Zhang He respondeu com um gesto, imediatamente ordenando aos líderes dos pelotões que assumissem os postos.
Vendo os soldados que se retiravam do turno, Han Zhen disse:
— Vocês trabalharam duro estes dias; terão meio dia de folga. Apresentem-se em frente à prefeitura quando o relógio marcar meia hora antes do meio-dia. Quem se atrasar, será punido segundo a lei militar!
— Sim, senhor!
Ao ouvirem sobre a folga, os soldados sorriram largamente. Em grupos, dispersaram-se animados, e Han Zhen foi a cavalo até a prefeitura.
— Prefeito!
Os funcionários na porta da prefeitura o saudaram com reverência.
— Hum!
Han Zhen sorriu, desceu do cavalo. Um deles rapidamente pegou as rédeas e levou o animal ao estábulo, enquanto outro entrou para anunciar sua chegada.

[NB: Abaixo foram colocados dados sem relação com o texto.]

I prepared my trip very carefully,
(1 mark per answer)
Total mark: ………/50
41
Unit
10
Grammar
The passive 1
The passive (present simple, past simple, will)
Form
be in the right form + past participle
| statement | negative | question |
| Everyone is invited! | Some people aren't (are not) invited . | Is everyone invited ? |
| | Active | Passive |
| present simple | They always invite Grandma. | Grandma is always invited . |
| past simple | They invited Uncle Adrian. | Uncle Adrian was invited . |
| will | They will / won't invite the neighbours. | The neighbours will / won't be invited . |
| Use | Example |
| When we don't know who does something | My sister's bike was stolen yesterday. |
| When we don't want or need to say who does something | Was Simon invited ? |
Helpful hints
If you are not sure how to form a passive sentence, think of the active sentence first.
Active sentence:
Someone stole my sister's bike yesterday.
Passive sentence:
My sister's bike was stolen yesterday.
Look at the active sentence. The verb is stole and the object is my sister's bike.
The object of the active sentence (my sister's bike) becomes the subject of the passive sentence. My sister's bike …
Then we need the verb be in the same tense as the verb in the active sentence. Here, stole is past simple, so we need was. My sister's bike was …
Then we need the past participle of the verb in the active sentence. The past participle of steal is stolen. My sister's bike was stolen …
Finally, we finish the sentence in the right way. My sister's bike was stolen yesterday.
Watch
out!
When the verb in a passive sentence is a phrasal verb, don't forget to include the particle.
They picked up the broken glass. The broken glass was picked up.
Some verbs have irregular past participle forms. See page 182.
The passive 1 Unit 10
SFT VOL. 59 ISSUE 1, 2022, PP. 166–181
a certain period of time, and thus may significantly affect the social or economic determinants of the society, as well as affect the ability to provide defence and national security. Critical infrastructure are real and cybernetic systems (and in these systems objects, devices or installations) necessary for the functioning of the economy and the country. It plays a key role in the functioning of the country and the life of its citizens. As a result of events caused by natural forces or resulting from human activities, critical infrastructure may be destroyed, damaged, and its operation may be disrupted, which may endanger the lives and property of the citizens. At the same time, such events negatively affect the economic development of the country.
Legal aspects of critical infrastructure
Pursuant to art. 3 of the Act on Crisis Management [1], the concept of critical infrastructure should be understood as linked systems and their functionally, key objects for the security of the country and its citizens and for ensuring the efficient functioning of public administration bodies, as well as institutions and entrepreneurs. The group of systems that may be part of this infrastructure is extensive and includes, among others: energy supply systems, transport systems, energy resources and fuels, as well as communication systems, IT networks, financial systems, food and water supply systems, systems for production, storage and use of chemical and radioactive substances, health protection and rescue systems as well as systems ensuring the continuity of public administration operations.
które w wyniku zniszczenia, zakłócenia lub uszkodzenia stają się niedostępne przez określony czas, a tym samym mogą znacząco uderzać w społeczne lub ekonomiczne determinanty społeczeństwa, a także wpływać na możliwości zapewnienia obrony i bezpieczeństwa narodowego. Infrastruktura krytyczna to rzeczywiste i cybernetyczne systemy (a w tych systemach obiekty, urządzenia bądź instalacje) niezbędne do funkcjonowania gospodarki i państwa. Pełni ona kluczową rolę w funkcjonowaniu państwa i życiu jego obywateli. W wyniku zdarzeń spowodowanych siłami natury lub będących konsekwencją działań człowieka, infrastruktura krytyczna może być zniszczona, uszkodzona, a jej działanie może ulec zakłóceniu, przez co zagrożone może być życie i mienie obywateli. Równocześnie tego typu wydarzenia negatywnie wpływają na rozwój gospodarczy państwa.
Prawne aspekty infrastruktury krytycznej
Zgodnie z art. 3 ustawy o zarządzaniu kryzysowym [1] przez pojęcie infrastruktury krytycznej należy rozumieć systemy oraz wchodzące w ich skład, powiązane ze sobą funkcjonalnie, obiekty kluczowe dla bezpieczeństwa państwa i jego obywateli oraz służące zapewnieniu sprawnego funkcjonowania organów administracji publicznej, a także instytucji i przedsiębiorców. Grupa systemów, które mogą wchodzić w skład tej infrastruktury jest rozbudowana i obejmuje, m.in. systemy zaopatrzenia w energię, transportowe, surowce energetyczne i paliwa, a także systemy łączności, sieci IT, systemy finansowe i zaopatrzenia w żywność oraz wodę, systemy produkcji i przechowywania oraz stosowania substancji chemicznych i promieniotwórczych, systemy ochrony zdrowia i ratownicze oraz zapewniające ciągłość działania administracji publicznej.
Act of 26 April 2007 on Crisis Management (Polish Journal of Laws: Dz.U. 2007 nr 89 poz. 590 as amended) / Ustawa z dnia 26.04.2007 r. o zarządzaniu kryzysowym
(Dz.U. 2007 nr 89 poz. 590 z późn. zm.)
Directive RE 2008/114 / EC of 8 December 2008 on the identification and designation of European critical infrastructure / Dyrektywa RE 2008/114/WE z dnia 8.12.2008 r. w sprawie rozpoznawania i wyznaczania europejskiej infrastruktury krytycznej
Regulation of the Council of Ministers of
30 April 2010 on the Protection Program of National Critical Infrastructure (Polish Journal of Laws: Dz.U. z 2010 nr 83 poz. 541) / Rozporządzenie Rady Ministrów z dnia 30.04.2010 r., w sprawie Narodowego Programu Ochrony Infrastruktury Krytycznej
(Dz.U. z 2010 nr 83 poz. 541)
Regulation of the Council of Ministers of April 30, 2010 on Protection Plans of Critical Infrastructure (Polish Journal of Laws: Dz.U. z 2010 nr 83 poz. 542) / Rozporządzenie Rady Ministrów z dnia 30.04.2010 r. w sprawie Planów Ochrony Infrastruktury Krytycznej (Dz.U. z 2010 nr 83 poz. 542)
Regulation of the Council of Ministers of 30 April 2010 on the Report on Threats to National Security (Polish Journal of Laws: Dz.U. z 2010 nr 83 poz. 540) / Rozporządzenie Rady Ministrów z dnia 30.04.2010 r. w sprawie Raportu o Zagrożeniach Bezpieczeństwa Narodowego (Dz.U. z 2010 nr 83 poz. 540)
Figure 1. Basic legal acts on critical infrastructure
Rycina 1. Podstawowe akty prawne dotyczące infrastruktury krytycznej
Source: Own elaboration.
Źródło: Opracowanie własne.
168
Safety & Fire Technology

Ao entrar, Han Zhen percebeu novos rostos na prefeitura. Parecia que o magistrado Chang agia rápido, já começava a reorganizar os funcionários. Quando esses novatos dominassem suas funções, os velhos malandros teriam seus dias contados.
O magistrado Chang saiu do salão principal, com semblante sério:
— Irmão Han, chegou em boa hora; eu ia mandar alguém à Vila Wang buscá-lo.
Han Zhen ficou apreensivo:
— O que aconteceu?
— Venha, vamos conversar dentro.
Deixou Gu Song no salão; Han Zhen e o magistrado seguiram até o escritório. Quando se sentaram, o mordomo Fu trouxe chá e saiu, fechando a porta atrás de si.
— Esta é uma carta enviada hoje pelo vice-prefeito Liu Mi da prefeitura provincial. Veja.
O magistrado Chang tirou uma carta da manga e entregou a Han Zhen.
Han Zhen abriu a carta e leu cuidadosamente, linha por linha.
Pouco depois, largou a carta, com expressão intrigada.